Przyszły tydzień wyjazdowy - z racji że Walentynki, będzie świętowanie, bo wypada mi (a w zasadzie "nam") rocznica ślubu. A że okrągła dosyć, to wymyśliliśmy, żeby gdzieś wyskoczyć. No i padło na Lizbonę... Od poniedziałku do piątku, w tym pełne 3 dni na miejscu. Znowu licznik kilometrów przedeptanych turystycznie będzie cykał. No i czegoś dobrego się spróbuje (niekoniecznie LCHF nawet).
|
1865 kcal
|
Tłusz: 152,10g | Białk: 95,30g | Węglo: 28,60g.
Śniadanie: Bieluch Serek Naturalny. Lunch: Lisner Wiejskie Filety Śledziowe w Oleju. Przekąski/Inne: Duda Pasztetowa Firmowa , Gospodarstwo Rodzinne Gremza Ser Koryciński, Sokołów Baleron Gotowany. więcej...
|
|
Komentarze
Ale lęk "kaloryczny" przed takim wyjazdem jest😉. U mnie za dwa dni Rzym i te wszystkie pizzunie, makarony, lody😓... Ale w końcu świętowanie, więc czemu nie! 😄. Udanego wyjazdu i rocznicy!!!

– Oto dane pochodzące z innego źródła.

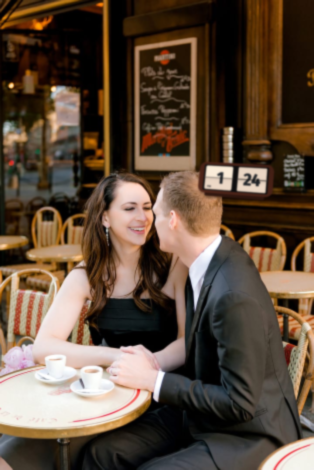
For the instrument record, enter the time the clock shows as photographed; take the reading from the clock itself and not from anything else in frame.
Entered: 1:24
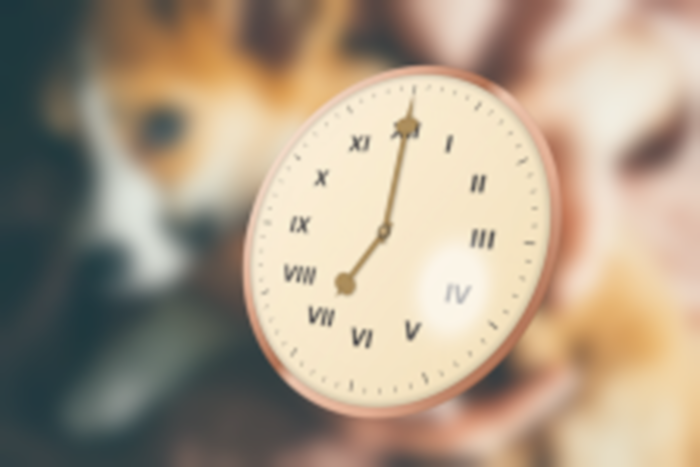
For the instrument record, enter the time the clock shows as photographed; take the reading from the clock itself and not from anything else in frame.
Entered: 7:00
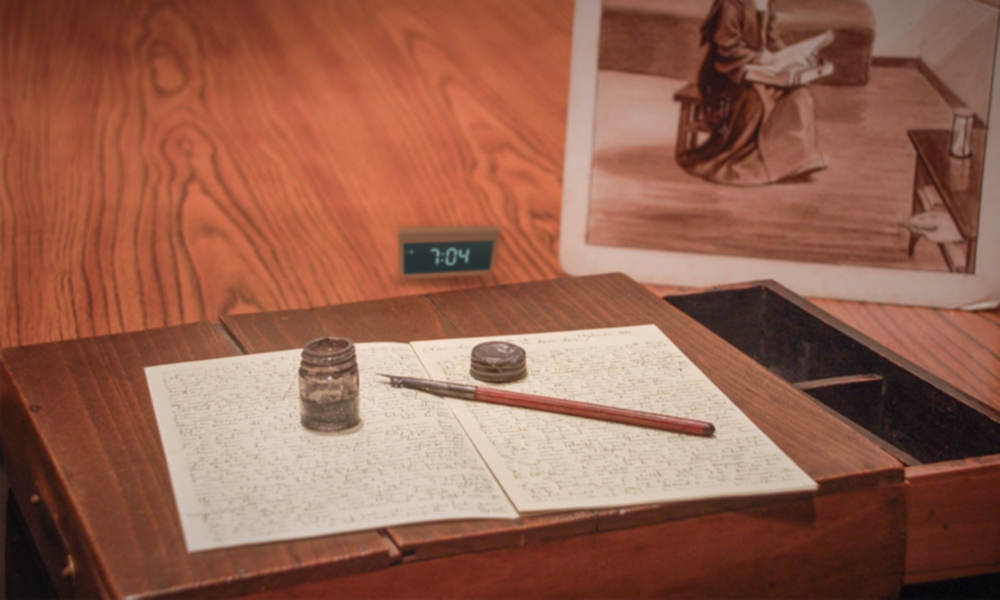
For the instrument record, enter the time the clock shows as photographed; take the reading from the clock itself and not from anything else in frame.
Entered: 7:04
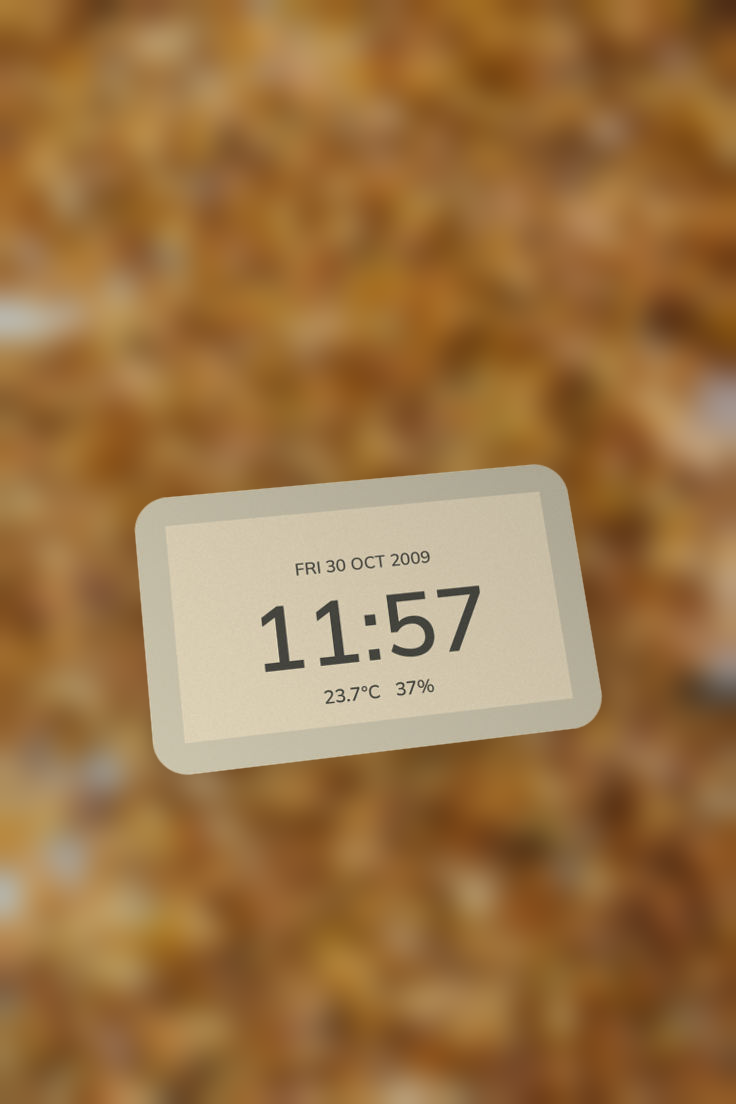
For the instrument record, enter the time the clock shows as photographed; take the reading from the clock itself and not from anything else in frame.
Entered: 11:57
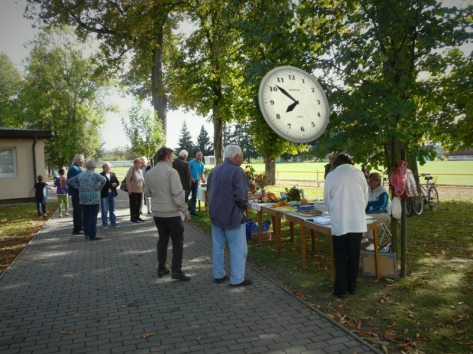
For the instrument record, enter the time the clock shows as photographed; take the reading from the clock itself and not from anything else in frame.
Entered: 7:52
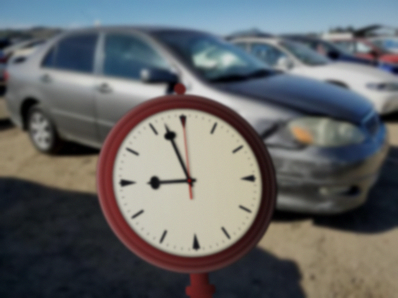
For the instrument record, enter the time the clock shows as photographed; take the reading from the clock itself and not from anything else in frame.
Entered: 8:57:00
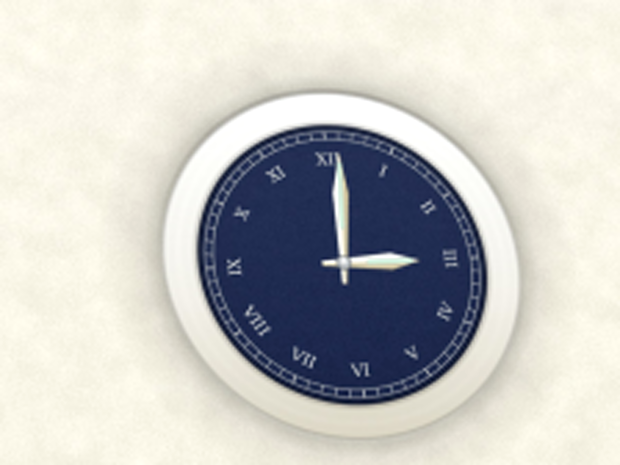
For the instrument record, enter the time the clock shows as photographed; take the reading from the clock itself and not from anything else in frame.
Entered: 3:01
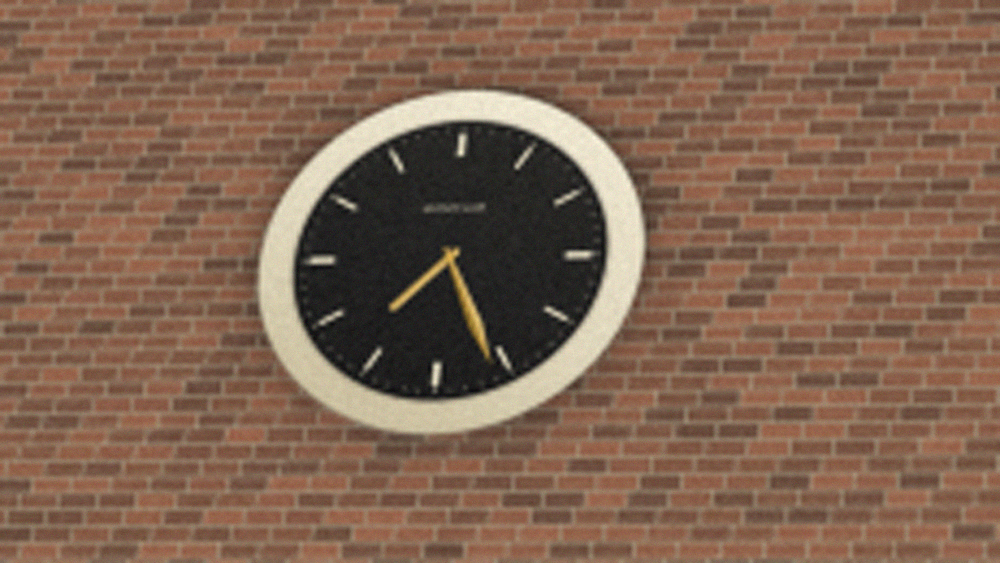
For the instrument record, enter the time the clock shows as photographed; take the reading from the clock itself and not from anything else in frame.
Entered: 7:26
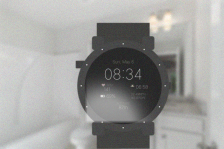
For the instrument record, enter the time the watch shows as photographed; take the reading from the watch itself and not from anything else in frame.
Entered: 8:34
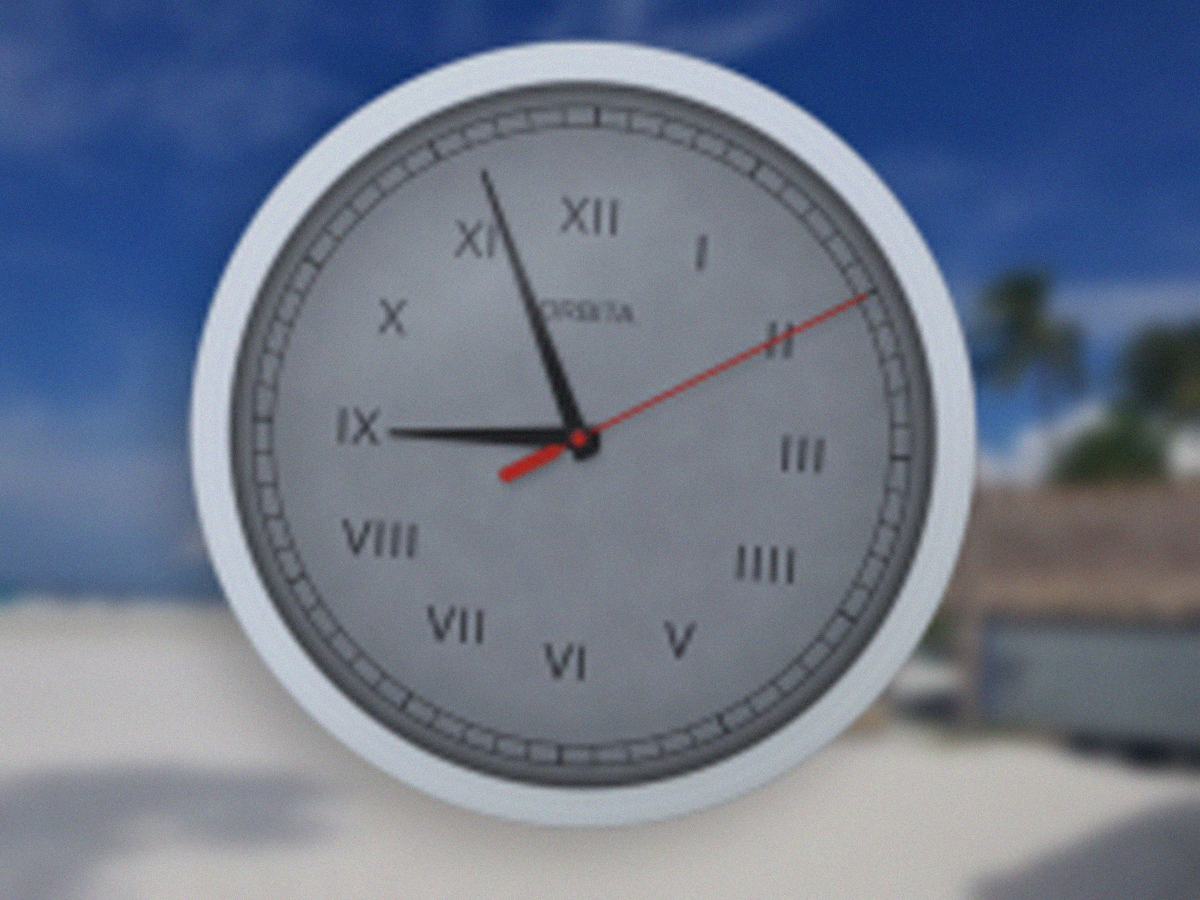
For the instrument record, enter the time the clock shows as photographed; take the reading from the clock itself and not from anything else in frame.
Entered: 8:56:10
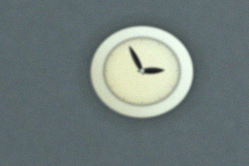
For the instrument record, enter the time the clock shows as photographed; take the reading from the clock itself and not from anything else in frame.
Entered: 2:56
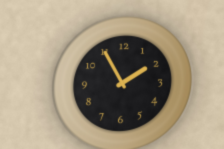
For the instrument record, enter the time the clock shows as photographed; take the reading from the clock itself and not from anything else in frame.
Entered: 1:55
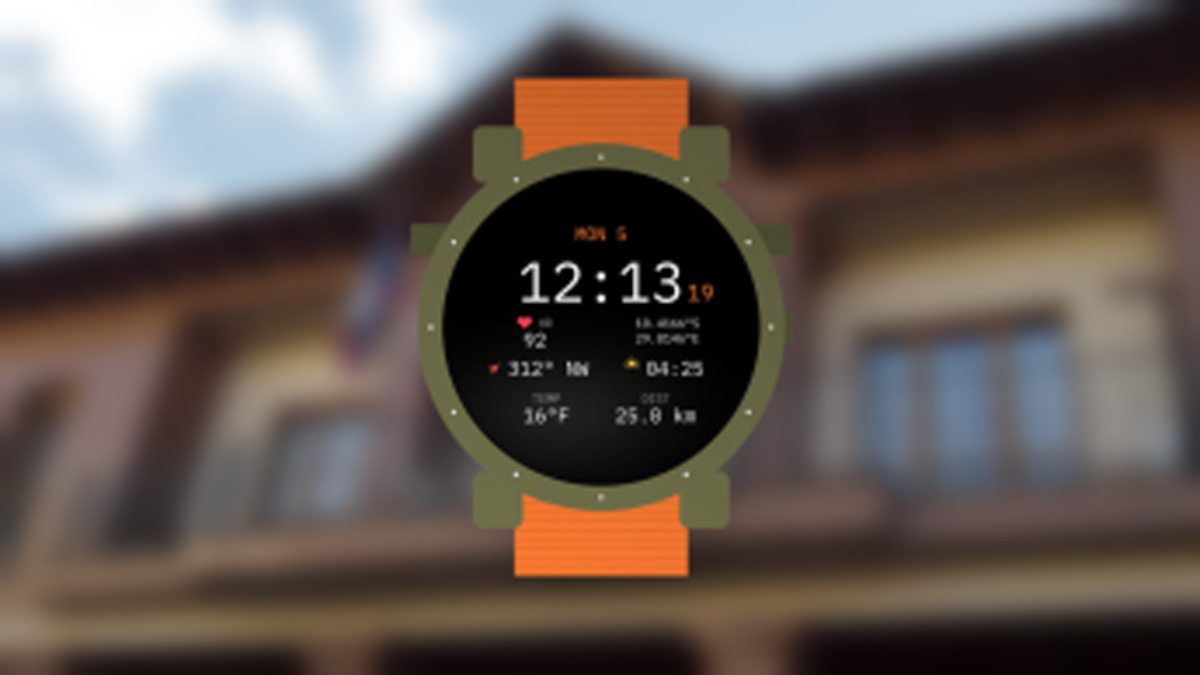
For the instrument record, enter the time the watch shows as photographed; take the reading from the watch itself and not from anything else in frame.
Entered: 12:13
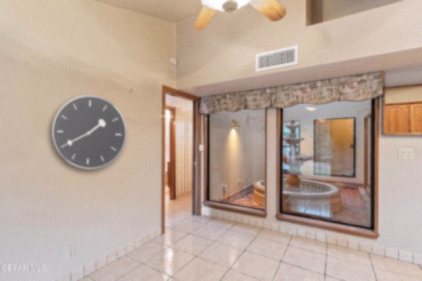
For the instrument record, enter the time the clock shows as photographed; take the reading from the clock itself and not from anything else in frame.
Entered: 1:40
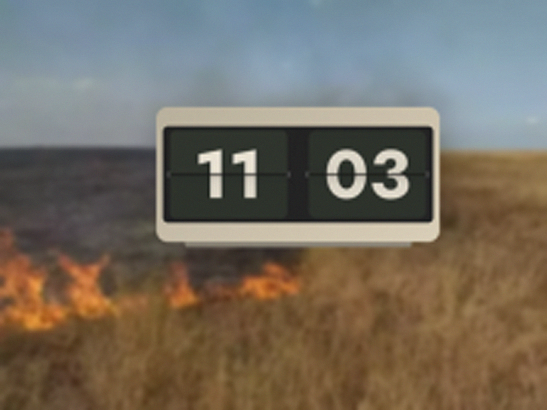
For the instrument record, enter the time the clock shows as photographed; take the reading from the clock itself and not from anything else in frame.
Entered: 11:03
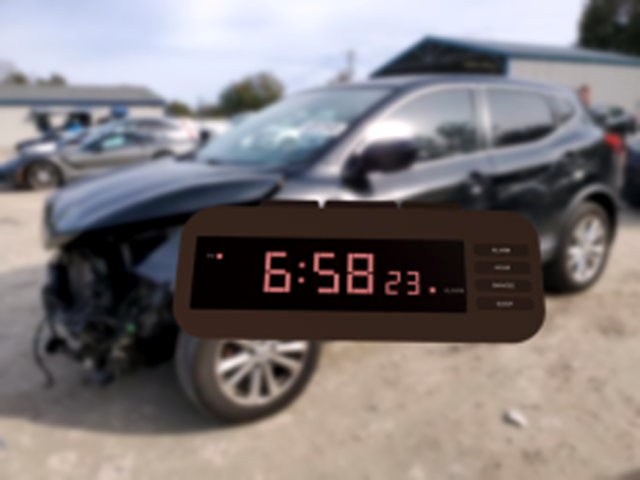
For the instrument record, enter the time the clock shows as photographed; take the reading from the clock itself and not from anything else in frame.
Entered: 6:58:23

11 lut 18 przez użytkownika: Agab121
|
11 lut 18 przez użytkownika: fatslawio
|
Udanego wyjazdu i świętowania ☺
11 lut 18 przez użytkownika: mal_07
|
Jak byliśmy w Londynie, śniadanie w hostelu to był chleb tostowy, masło, Nutella i dżem (w dowolnych kombinacjach), więc bardzo nie LCHF, ale jak się w trzy dni robi z buta 27 kilometrów, to raczej nie ma problemu :-)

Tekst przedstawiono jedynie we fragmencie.